Published online by Cambridge University Press: 10 January 2011
A little more than fifteen years ago an exchange between David West and Isaiah Berlin concerning Spinoza's “positive conception of liberty” was published in Political Studies. West aimed to rescue Spinoza from Berlin's procrustean critique of positive liberty by pointing to liberal features of Spinoza's thought, such as his methodological individualism and his defense of toleration. Berlin's response to West seems to reveal an embarrassing lack of familiarity with these liberal features of Spinoza's thought. He claims that, according to Spinoza, “the obstacles to rational thought must be removed…all irrationality, heteronomy, passion, which resist or darken reason, must be removed, or at the very least controlled, by rational self understanding, education and also legislation – that is, if necessary, the sanction of force, of coercive action.” There can be no question that Berlin is largely mistaken about this last point. However, Berlin's mischaracterization raises an interesting question: why exactly doesn't Spinoza think that we should attempt to snuff out irrationality and dissolution with the law's iron fist?

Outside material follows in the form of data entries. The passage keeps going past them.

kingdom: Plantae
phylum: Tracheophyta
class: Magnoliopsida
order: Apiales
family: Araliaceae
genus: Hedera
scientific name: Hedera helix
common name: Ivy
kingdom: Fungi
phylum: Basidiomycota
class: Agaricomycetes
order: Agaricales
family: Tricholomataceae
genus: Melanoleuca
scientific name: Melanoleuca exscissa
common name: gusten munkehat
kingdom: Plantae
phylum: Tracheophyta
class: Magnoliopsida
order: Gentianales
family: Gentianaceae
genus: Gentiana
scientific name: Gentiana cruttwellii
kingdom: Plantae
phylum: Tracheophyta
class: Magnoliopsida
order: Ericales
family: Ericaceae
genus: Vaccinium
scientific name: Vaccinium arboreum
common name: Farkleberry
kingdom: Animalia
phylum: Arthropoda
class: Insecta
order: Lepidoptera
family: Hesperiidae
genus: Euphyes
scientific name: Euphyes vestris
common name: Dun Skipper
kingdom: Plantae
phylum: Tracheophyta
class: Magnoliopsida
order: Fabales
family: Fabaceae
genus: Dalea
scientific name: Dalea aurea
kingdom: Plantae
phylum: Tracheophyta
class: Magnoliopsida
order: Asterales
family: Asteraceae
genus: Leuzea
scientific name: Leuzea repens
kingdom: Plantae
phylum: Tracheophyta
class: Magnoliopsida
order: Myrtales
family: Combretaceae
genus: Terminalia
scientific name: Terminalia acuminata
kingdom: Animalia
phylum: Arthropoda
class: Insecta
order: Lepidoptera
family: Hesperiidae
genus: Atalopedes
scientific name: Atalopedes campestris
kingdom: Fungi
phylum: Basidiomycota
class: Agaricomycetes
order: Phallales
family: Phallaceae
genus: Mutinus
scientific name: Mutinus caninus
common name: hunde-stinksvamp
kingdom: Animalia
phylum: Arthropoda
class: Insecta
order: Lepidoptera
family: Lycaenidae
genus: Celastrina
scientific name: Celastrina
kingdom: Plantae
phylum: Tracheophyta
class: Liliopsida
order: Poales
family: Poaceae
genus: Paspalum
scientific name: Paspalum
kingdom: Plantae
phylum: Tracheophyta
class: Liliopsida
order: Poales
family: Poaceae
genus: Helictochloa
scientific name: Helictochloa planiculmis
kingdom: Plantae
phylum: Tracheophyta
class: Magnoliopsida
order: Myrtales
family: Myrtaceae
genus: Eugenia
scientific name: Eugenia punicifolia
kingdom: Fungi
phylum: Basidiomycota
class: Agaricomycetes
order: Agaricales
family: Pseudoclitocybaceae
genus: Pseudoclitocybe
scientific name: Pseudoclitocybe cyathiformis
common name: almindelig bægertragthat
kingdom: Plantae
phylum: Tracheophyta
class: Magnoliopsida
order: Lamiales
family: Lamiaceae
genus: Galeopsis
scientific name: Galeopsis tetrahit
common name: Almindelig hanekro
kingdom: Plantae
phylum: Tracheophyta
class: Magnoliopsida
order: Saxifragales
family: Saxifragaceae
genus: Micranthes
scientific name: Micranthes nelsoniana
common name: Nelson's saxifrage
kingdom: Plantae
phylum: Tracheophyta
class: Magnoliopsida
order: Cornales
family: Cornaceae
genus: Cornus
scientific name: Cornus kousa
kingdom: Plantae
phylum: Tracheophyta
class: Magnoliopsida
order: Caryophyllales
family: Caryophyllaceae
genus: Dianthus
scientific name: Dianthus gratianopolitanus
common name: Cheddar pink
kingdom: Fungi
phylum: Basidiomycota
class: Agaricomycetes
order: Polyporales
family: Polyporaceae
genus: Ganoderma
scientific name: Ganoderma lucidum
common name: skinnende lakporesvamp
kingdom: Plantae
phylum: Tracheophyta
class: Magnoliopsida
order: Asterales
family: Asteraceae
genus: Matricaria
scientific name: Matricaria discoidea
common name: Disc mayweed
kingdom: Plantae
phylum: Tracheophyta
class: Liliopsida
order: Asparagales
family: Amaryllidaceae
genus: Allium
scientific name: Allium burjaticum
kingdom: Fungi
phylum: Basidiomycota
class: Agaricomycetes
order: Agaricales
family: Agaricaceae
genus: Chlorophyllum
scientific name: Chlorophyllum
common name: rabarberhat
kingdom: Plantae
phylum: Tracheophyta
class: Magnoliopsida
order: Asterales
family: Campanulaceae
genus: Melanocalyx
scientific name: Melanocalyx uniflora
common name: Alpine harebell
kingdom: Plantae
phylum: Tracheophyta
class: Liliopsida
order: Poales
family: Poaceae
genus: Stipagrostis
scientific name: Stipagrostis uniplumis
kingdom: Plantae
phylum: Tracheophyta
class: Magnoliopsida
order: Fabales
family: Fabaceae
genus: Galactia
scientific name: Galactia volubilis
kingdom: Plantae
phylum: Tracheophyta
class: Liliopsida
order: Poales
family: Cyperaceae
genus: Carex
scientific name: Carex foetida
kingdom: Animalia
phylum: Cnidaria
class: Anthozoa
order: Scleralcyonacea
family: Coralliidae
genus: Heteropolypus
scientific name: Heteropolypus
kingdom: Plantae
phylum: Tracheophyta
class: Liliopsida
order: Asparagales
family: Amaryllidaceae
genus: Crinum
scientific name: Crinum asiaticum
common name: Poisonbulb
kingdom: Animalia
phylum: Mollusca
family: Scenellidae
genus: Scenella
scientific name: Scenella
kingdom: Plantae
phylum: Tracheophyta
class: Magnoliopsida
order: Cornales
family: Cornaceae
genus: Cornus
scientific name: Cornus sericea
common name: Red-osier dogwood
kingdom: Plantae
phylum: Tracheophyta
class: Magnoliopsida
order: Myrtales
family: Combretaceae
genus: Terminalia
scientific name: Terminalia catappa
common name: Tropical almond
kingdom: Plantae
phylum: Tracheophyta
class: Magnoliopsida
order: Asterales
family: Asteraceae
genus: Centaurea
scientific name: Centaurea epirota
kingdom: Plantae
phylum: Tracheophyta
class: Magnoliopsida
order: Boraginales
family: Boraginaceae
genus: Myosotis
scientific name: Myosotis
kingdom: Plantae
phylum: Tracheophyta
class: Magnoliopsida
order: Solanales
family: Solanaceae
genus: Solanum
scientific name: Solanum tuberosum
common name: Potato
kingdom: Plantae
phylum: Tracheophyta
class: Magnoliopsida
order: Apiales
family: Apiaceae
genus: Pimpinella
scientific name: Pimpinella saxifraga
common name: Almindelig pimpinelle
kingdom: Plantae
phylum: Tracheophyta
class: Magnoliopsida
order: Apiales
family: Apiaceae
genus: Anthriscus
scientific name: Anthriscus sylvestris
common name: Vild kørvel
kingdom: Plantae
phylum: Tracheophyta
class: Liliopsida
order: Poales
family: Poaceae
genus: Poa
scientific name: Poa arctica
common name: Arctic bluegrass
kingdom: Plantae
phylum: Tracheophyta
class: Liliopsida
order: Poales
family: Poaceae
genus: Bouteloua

In this chapter I take seriously the force of this question. I will intensify the problem in the first section below by noting several features of Spinoza's thought that lead him to eschew skeptical, pluralistic, and rights-based arguments for toleration, and make his defense of toleration even more surprising. I follow this by delineating the prudential, anticlerical roots of Spinoza's defense, before turning – in the final section – to consider just how far and when toleration serves the guiding norms of governance, namely, peace and positive liberty.